Tuesday, November 10, 2015

Tension in breathing

So subtle

Take a deep breath if you can, but maybe your breath won't take, and that's when you have to intentional stop what you're thinking and take the breath. The harder it is to take a breath the more you'll know how much tension is in you.  It's strangely true for me, at least.  It helps me gauge where my heart is at a lot of the times--just a breath. 

Then it calms me down. 
So deep breath, and let's get to it.
To the untangling in my heart.

Sometimes it feels like I can't breathe and it's as if I'm being placed inside a hole with no way out.  I feel trapped or stuck--overwhelmed by my weakness or inabilities.  Sometimes this happens all of a sudden, I'll be walking somewhere and it'll just knock me off my steady gait, or I'll be in the car or at home and it'll hit me: I'm not as good as I hope to be.  I'm floundering for possibilities or silver linings, but all I see is the darkness inside the hole I've suddenly fell into.  Other times it happens after a big event or some big disappointment, like getting a bad grade back in college or when my ex didn't offer me his jacket when I said I was cold, but nowadays I've learned (with age) that you can still dance through disappointments and that bad things/events will happen that could benefit you by showing you a weakness.  Or by opening an opportunity for you somehow.  Bad events at least give me something tangible to examine and thoughtfully reconsider for future prevention or to something more excellent.  

But nowadays it's so subtle.
There is hardly an event, circumstance or disappointment that comes immediately to my attention before I realize I'm in a dark hole.  I'll know when it's happening because I feel as if I can't breathe.  I need to take that breath but it won't take.  That's when I really need to stop what I'm doing and intentionally brace myself and take a breath until it takes.  Teasing out the tension is just the beginning, it's quieting the thoughts too.  I'm not talking about meditation or "losing yourself" or anything spiritual like that, I mean just staying wherever you are and being okay that things have need to stop for the time being.  That I have need to stop whatever I'm doing, and breathe.  This usually only lasts for 5 minutes, but I'm getting better at each practice.  Technically it's only necessary for when I am in need of it, like when I'm in that dark hole, otherwise why fix a good thing?  

There are days and beautiful hours where life is in Christ and I am flourishing, so breathing comes naturally and nicely.  Then there are days or dreadful hours that suffocate my heart and put my mind to labor as if I've been dropped into a hole outside of Christ.  I'm not saying that I'm not in Christ all the time, but it can feel as if I've expected Christ to be a certain way, and when my expectations are not met I cringe at His ways.  It's the posture of my hands being either open to His sovereignty or greedy to get my own way done. 

So when the moment comes, I have been learning to breathe again.  To take a deep breath and gauge the tension, the animosity towards what God has given me in order to tangibly examine how I'm handling His grace.  How am I stewarding the circumstances, the relationships, the hours, the days, the money or the things that He gives me, and what does that say about the posture of my heart?  What does it say about my belief in Jesus?  What does it say about what I confess to be true about Jesus's death and resurrection?  

It says a lot. 
It's painfully frank.

* * * *

• ACTIONS TO TAKE:
A) Decide whether each statement agrees with the blog post on tension in breathing. For each, answer yes or no and quote the words of the post that decide it: (i) the writer's pause to breathe usually lasts about five minutes; (ii) the writer describes this pause as a kind of meditation; (iii) the writer says the feeling of being in a dark hole always follows a big event or disappointment.
B) Write the next part of the blog post on tension in breathing, starting after its final line.

• EXTRACTED DATA:

* * * *

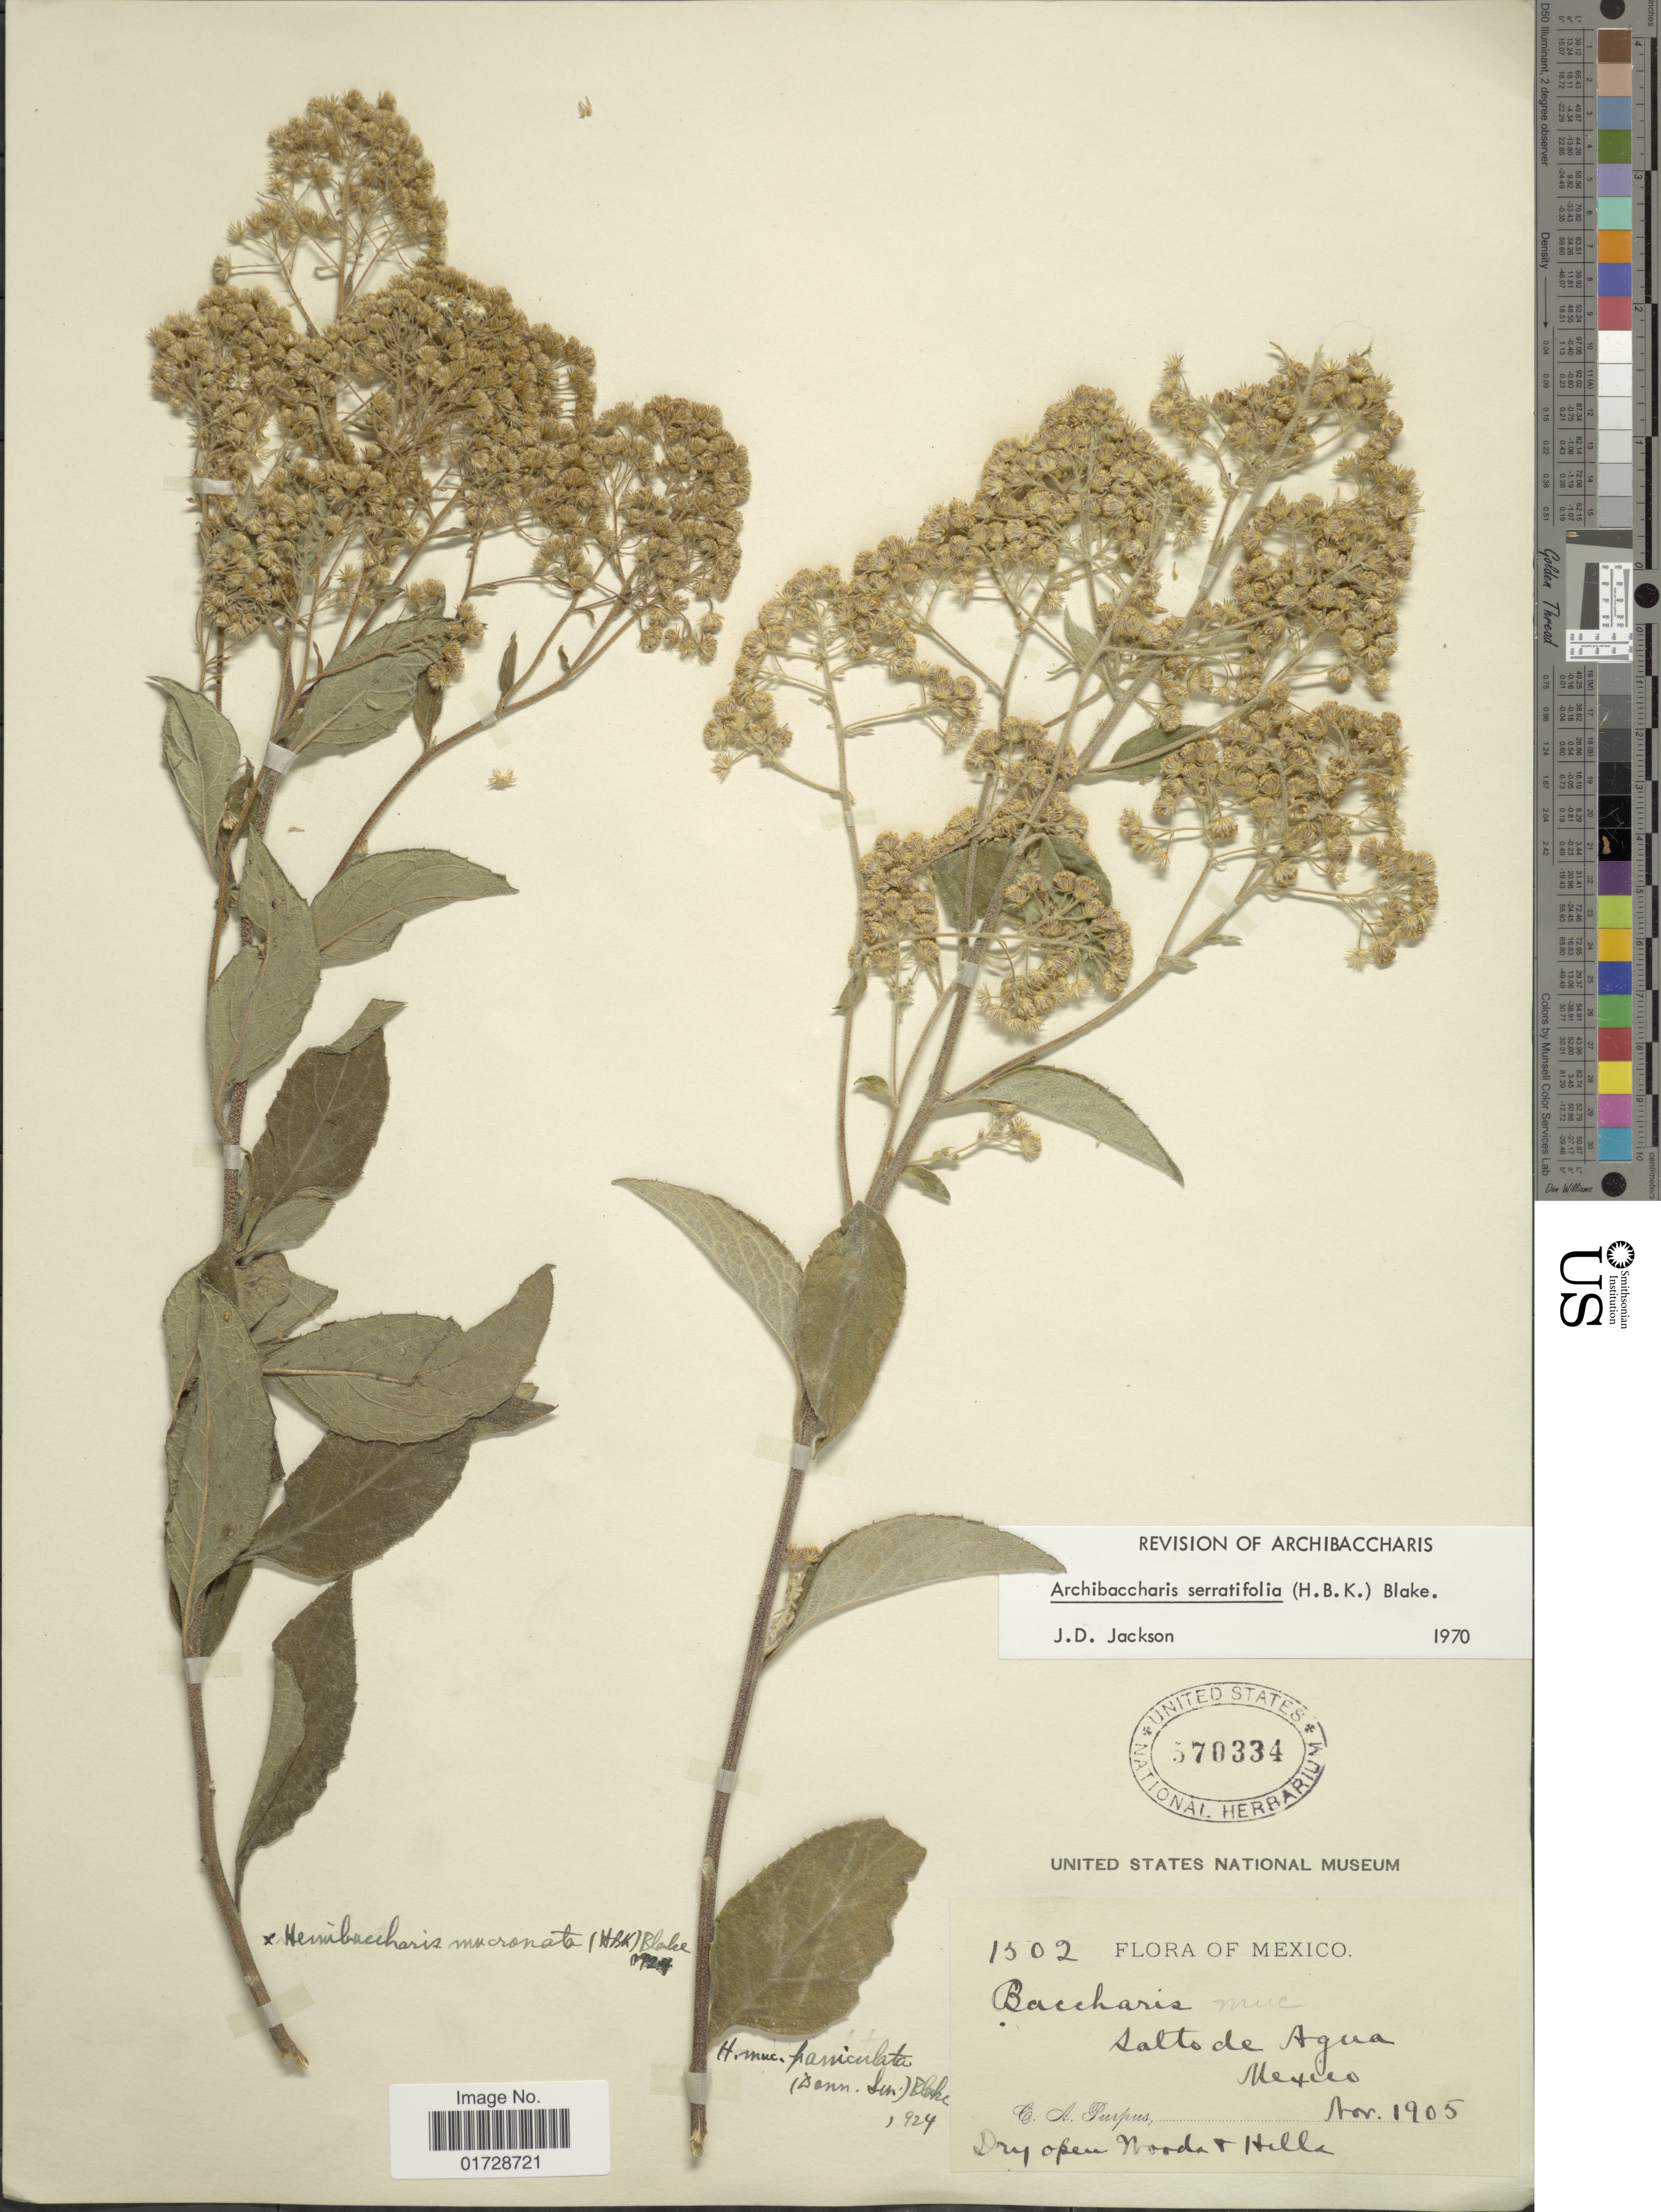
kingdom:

* * * *

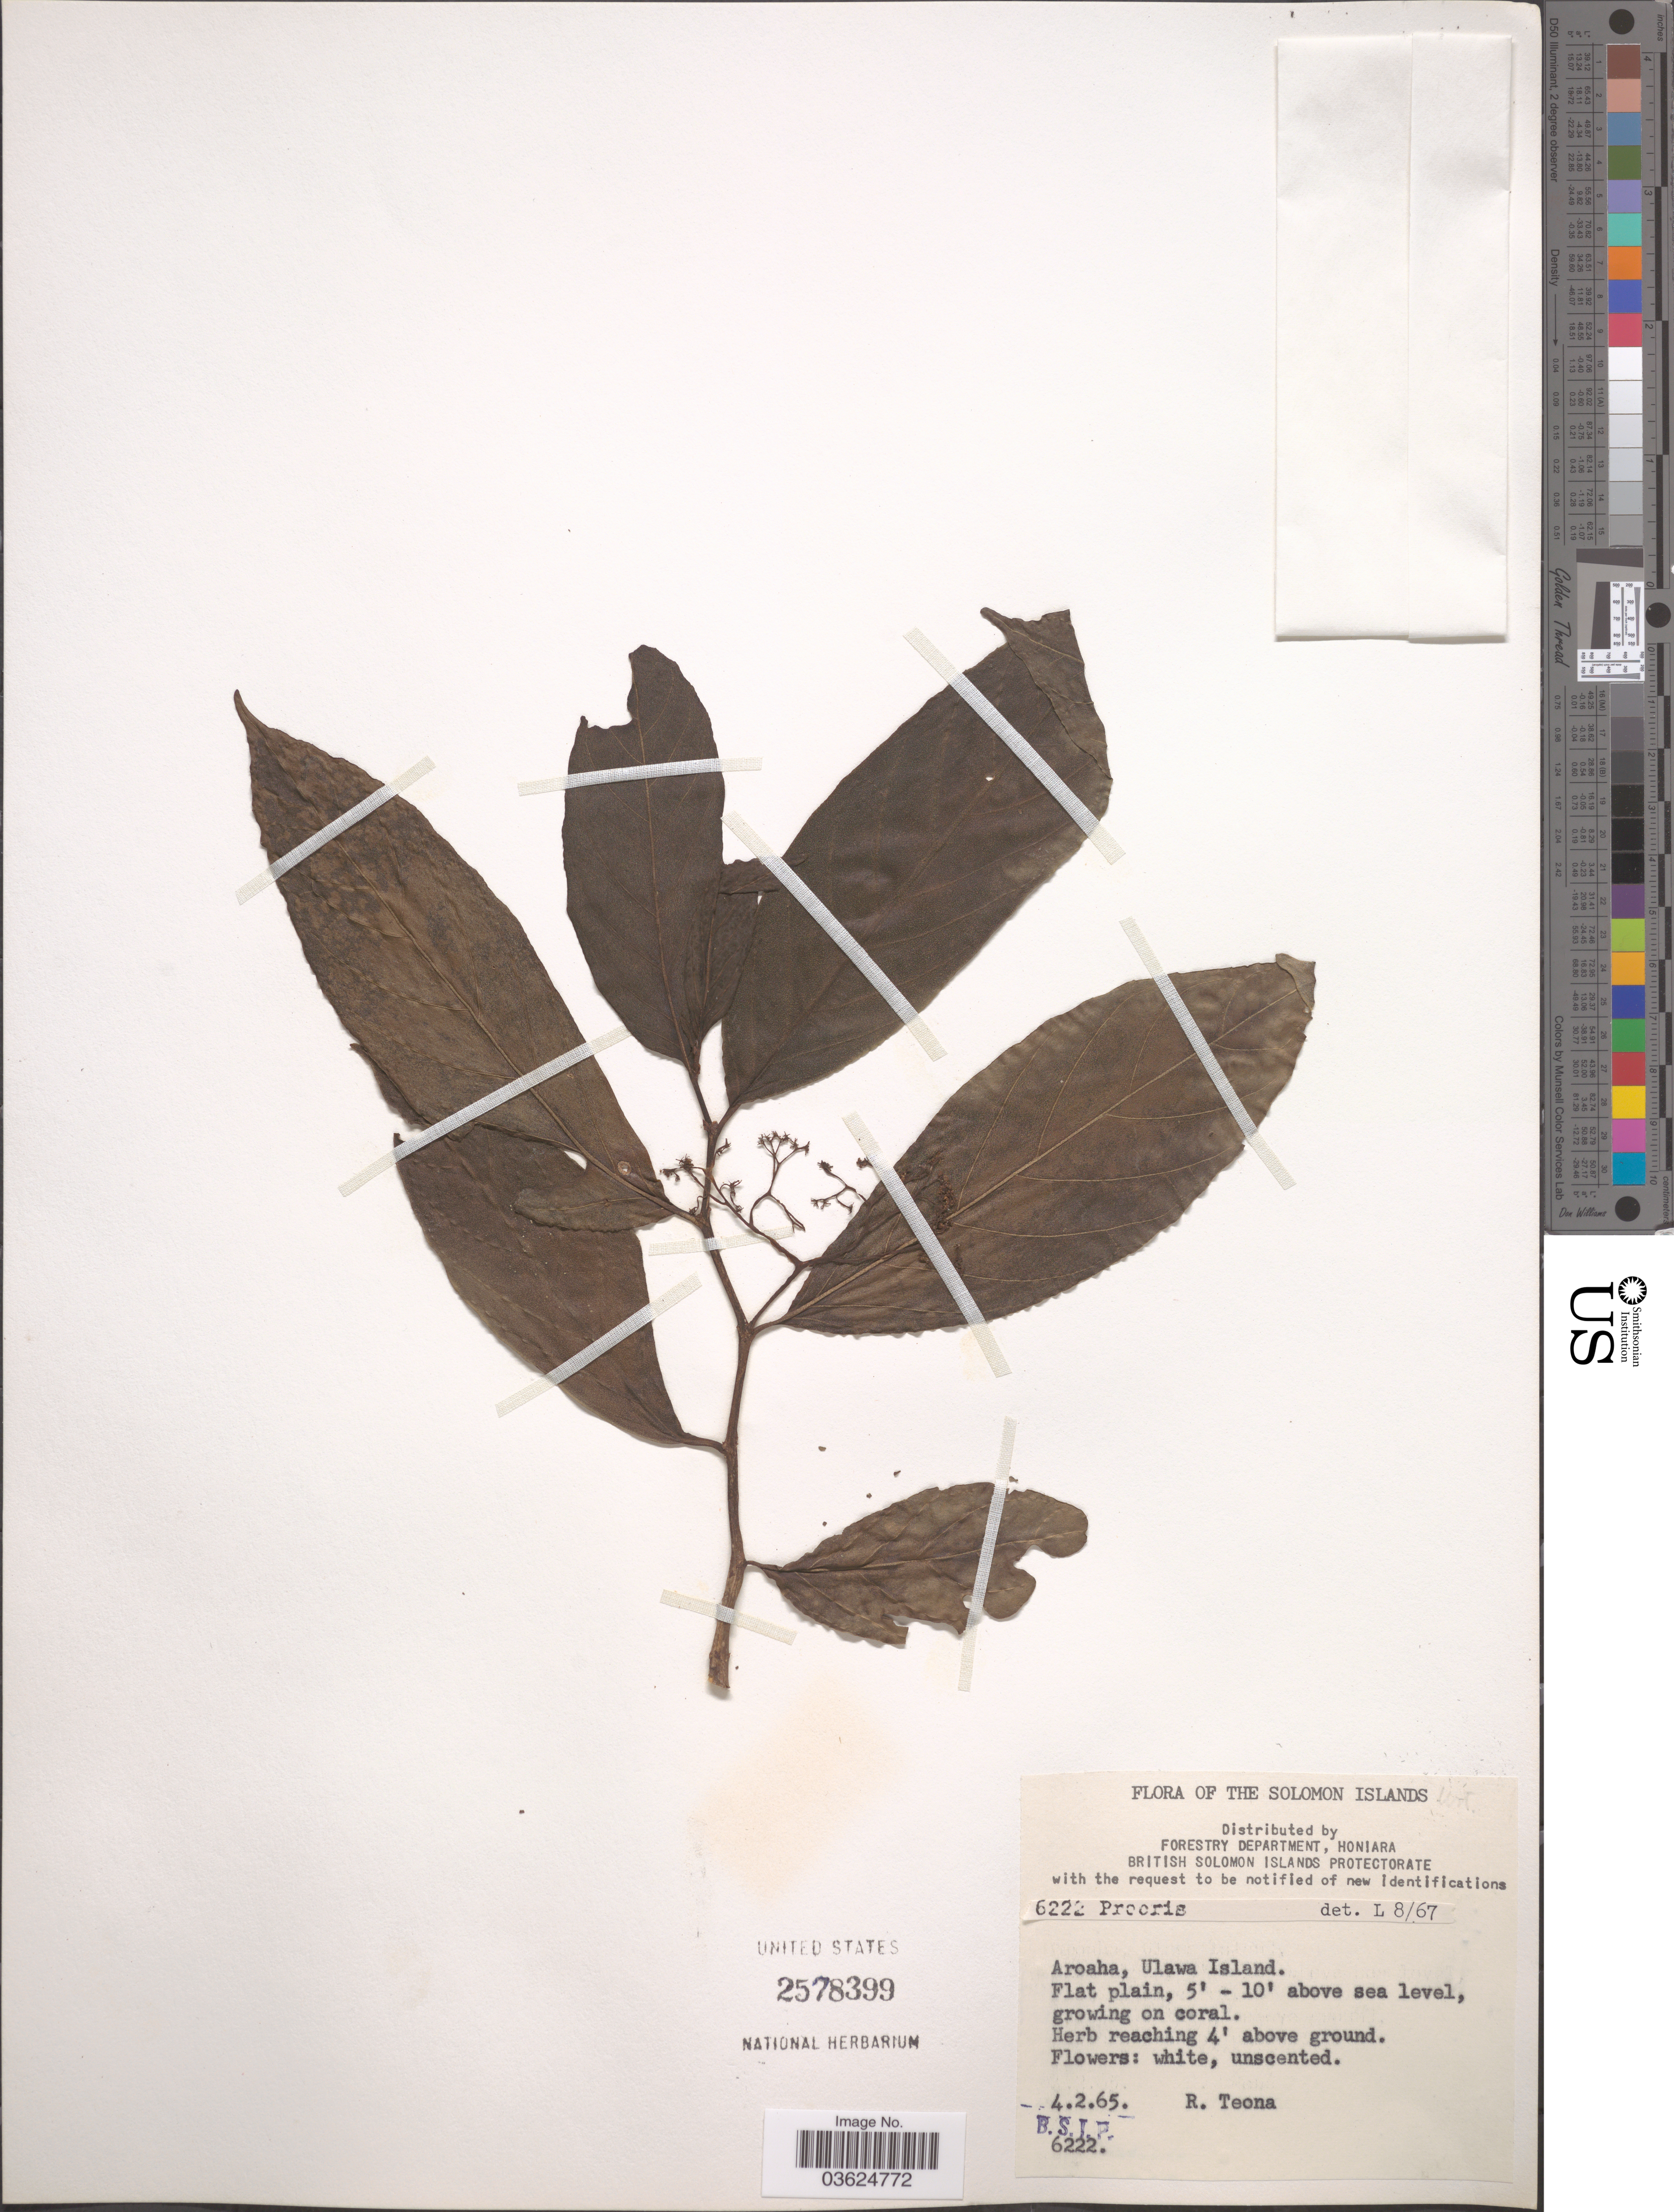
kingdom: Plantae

* * * *

• SET OF ANSWERS:
A)
(i) Yes: "This usually only lasts for 5 minutes"
(ii) No: "I'm not talking about meditation or "losing yourself" or anything spiritual like that"
(iii) No: "Sometimes this happens all of a sudden"

B)
Sometimes it is as if it, too, merely adds to the tension, but the difference is there.  There is difference of recognizing the right posture from the wrong one.  In other words, having the Word of truth (from the Bible) implanted in my heart as the guide or light to my life doesn't mean it only gives me good vibes and feelings, but it means that it sheds light on what's really there.  The difference between this tension and the tension of ignoring the truth is that there are strains of vain labor hidden in the darkness.  These dark strains of vain labor choke me in one way, while the light that reveals them only hurt me to see what's actually choking me.  So it could first feel as if both do me harm, both to be in darkness and vain labor, and to realize that's what's going on and begin to get critical of myself.  So taking a breath helps me relax the tension in order to silence the critic or the accuser, and humbly acknowledge what the Spirit illuminates in my heart. 

Where was I going before I fell?  What was I doing leading up to the fall?  How am I handling what I see in the light now?

I am searched out by God, every part of me is laid bare before His light to reveal to me some things I had failed to see before. 

Some painful things.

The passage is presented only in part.